__Aim of the exercise__
Rewrite everything from the line containing "Ремонт кондиционеров в" down to the line containing "Запах сырости и", changing "квартирах" to "домах" and leaving all other text as it is.

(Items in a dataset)
===============

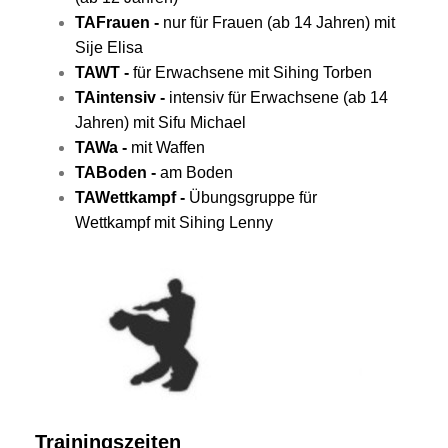
TAFrauen -
nur für Frauen (ab 14 Jahren) mit
Sije Elisa
TAWT -
für Erwachsene mit Sihing Torben
TAintensiv -
intensiv für Erwachsene (ab 14
Jahren) mit Sifu Michael
TAWa -
mit Waffen
TABoden -
am Boden
TAWettkampf -
Übungsgruppe für
Wettkampf
mit Sihing Lenny
Trainingszeiten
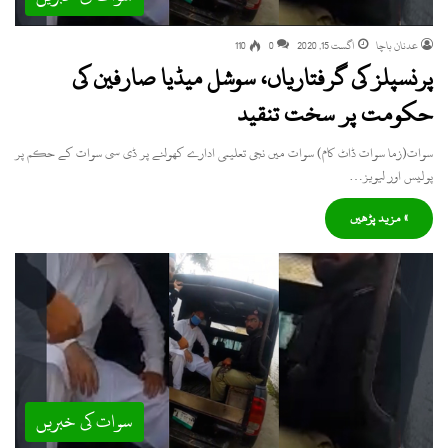
عدنان باچا
اگست 15, 2020
0
110
پرنسپلز کی گرفتاریاں، سوشل میڈیا صارفین کی
حکومت پر سخت تنقید
سوات(زما سوات ڈاٹ کام) سوات میں نجی تعلیمی ادارے کھولنے پر ڈی سی سوات کے حکم پر
پولیس اور لیویز…
» مزید پڑھیں
سوات کی خبریں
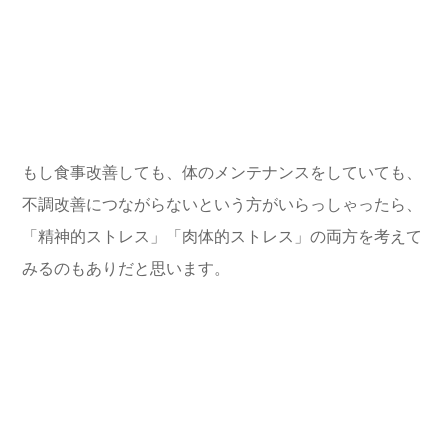
もし食事改善しても、体のメンテナンスをしていても、
不調改善につながらないという方がいらっしゃったら、
「精神的ストレス」「肉体的ストレス」の両方を考えて
みるのもありだと思います。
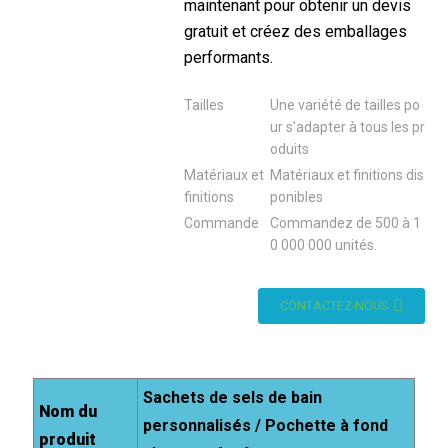
maintenant pour obtenir un devis
gratuit et créez des emballages
performants.
Tailles
Une variété de tailles po
ur s'adapter à tous les pr
oduits
Matériaux et
Matériaux et finitions dis
finitions
ponibles
Commande
Commandez de 500 à 1
0 000 000 unités.
CONTACTEZ-NOUS
Sachets de sels de bain
Nom du
personnalisés / Pochette à fond
produit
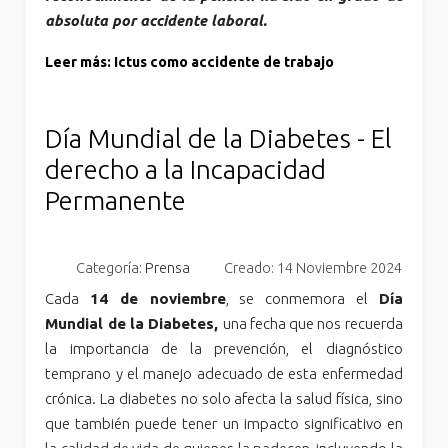
absoluta por accidente laboral.
Leer más: Ictus como accidente de trabajo
Día Mundial de la Diabetes - El
derecho a la Incapacidad
Permanente
Categoría:
Prensa
Creado: 14 Noviembre 2024
Cada
14 de noviembre
, se conmemora el
Día
Mundial de la Diabetes,
una fecha que nos recuerda
la importancia de la prevención, el diagnóstico
temprano y el manejo adecuado de esta enfermedad
crónica. La diabetes no solo afecta la salud física, sino
que también puede tener un impacto significativo en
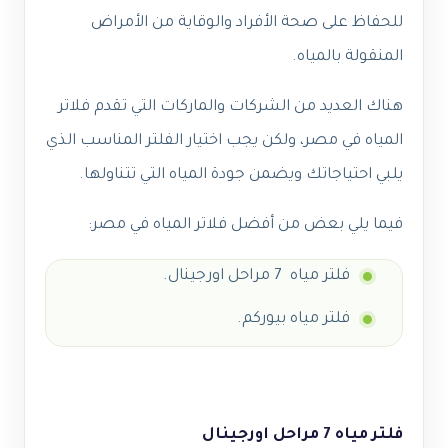
للحفاظ على صحة الأفراد والوقاية من الأمراض
المنقولة بالمياه.
هناك العديد من الشركات والماركات التي تقدم فلاتر
المياه في مصر، ولكن يجب اختيار الفلتر المناسب الذي
يلبي احتياجاتك ويضمن جودة المياه التي تتناولها.
فيما يلي بعض من أفضل فلاتر المياه في مصر:
فلتر مياه 7 مراحل اورجينال.
فلتر مياه بيوركم.
فلتر مياه 7 مراحل اورجينال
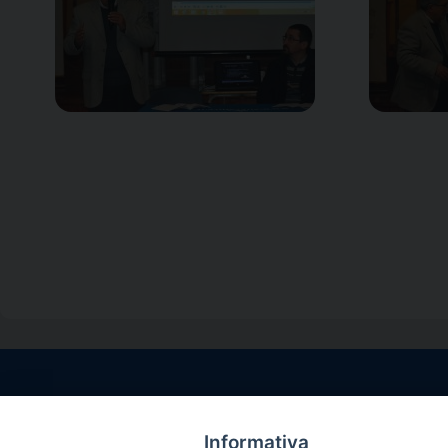
Contatti sede l
Via Santa Maria del
Informativa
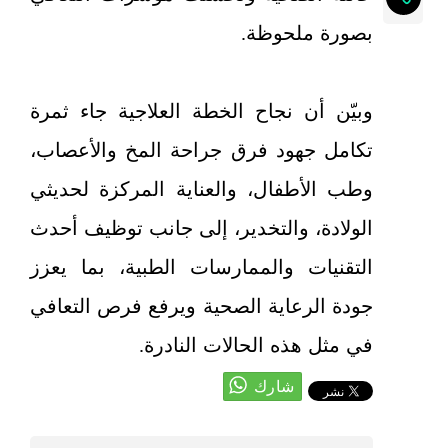
بصورة ملحوظة.
وبيّن أن نجاح الخطة العلاجية جاء ثمرة
تكامل جهود فرق جراحة المخ والأعصاب،
وطب الأطفال، والعناية المركزة لحديثي
الولادة، والتخدير، إلى جانب توظيف أحدث
التقنيات والممارسات الطبية، بما يعزز
جودة الرعاية الصحية ويرفع فرص التعافي
في مثل هذه الحالات النادرة.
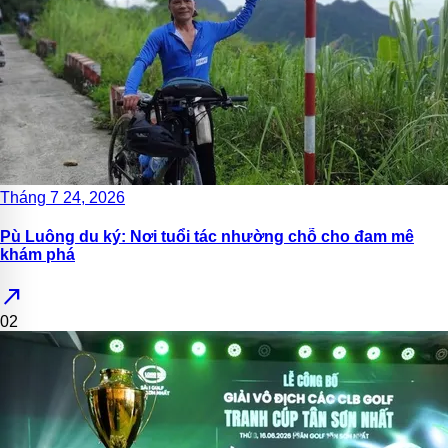
Tháng 7 24, 2026
Pù Luông du ký: Nơi tuổi tác nhường chỗ cho đam mê
khám phá
north_east
02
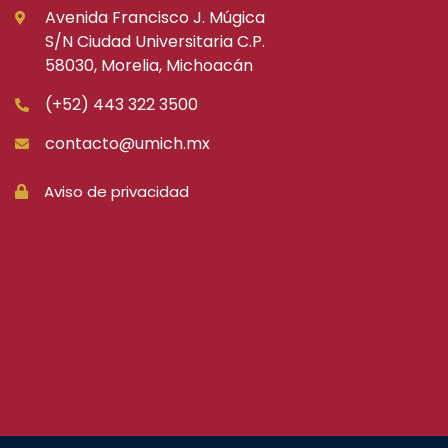
Avenida Francisco J. Múgica
S/N Ciudad Universitaria C.P.
58030, Morelia, Michoacán
(+52) 443 322 3500
contacto@umich.mx
Aviso de privacidad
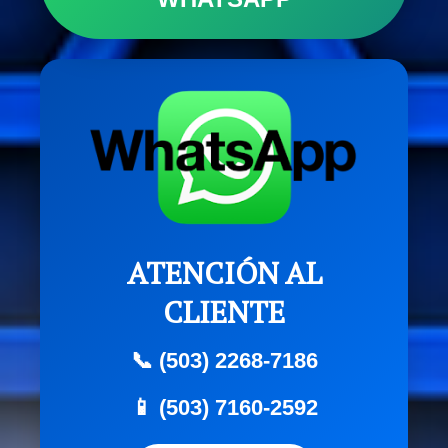
ATENCIÓN AL
CLIENTE
📞 (503) 2268-7186
📱 (503) 7160-2592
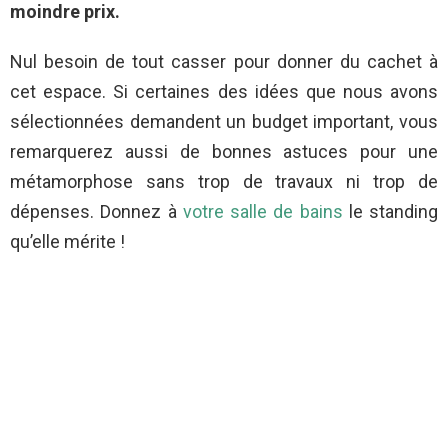
moindre prix.
Nul besoin de tout casser pour donner du cachet à
cet espace. Si certaines des idées que nous avons
sélectionnées demandent un budget important, vous
remarquerez aussi de bonnes astuces pour une
métamorphose sans trop de travaux ni trop de
dépenses. Donnez à
votre salle de bains
le standing
qu’elle mérite !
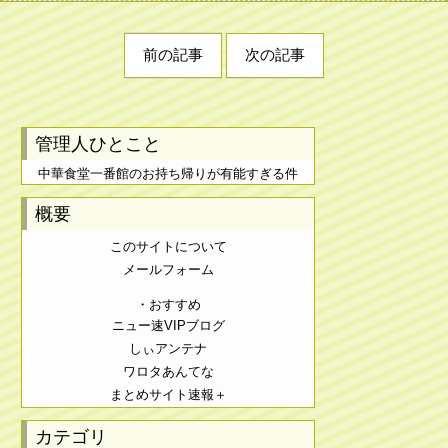
前の記事
次の記事
管理人ひとこと
中華食堂一番館のお持ち帰りが有能すぎる件
概要
このサイトについて
メールフォーム
・おすすめ
ニュー速VIPブログ
しぃアンテナ
ワロタあんてな
まとめサイト速報＋
カテゴリ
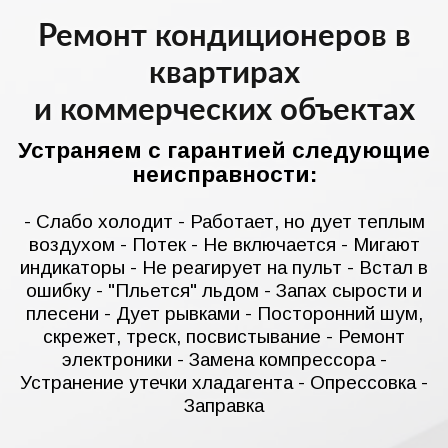
Ремонт кондиционеров в
квартирах
и коммерческих объектах
Устраняем с гарантией следующие
неисправности:
- Слабо холодит - Работает, но дует теплым
воздухом - Потек - Не включается - Мигают
индикаторы - Не реагирует на пульт - Встал в
ошибку - "Пльется" льдом - Запах сырости и
плесени - Дует рывками - Посторонний шум,
скрежет, треск, посвистывание - Ремонт
электроники - Замена компрессора -
Устранение утечки хладагента - Опрессовка -
Заправка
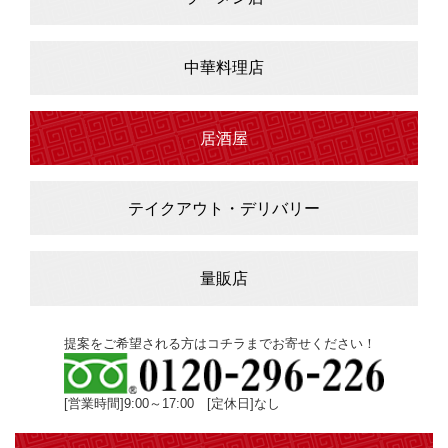
中華料理店
居酒屋
テイクアウト・デリバリー
量販店
提案をご希望される方はコチラまでお寄せください！
[営業時間]9:00～17:00 [定休日]なし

===============

__Completed exercise__
Ремонт кондиционеров в
домах
и коммерческих объектах
Устраняем с гарантией следующие
неисправности:
- Слабо холодит - Работает, но дует теплым
воздухом - Потек - Не включается - Мигают
индикаторы - Не реагирует на пульт - Встал в
ошибку - "Пльется" льдом - Запах сырости и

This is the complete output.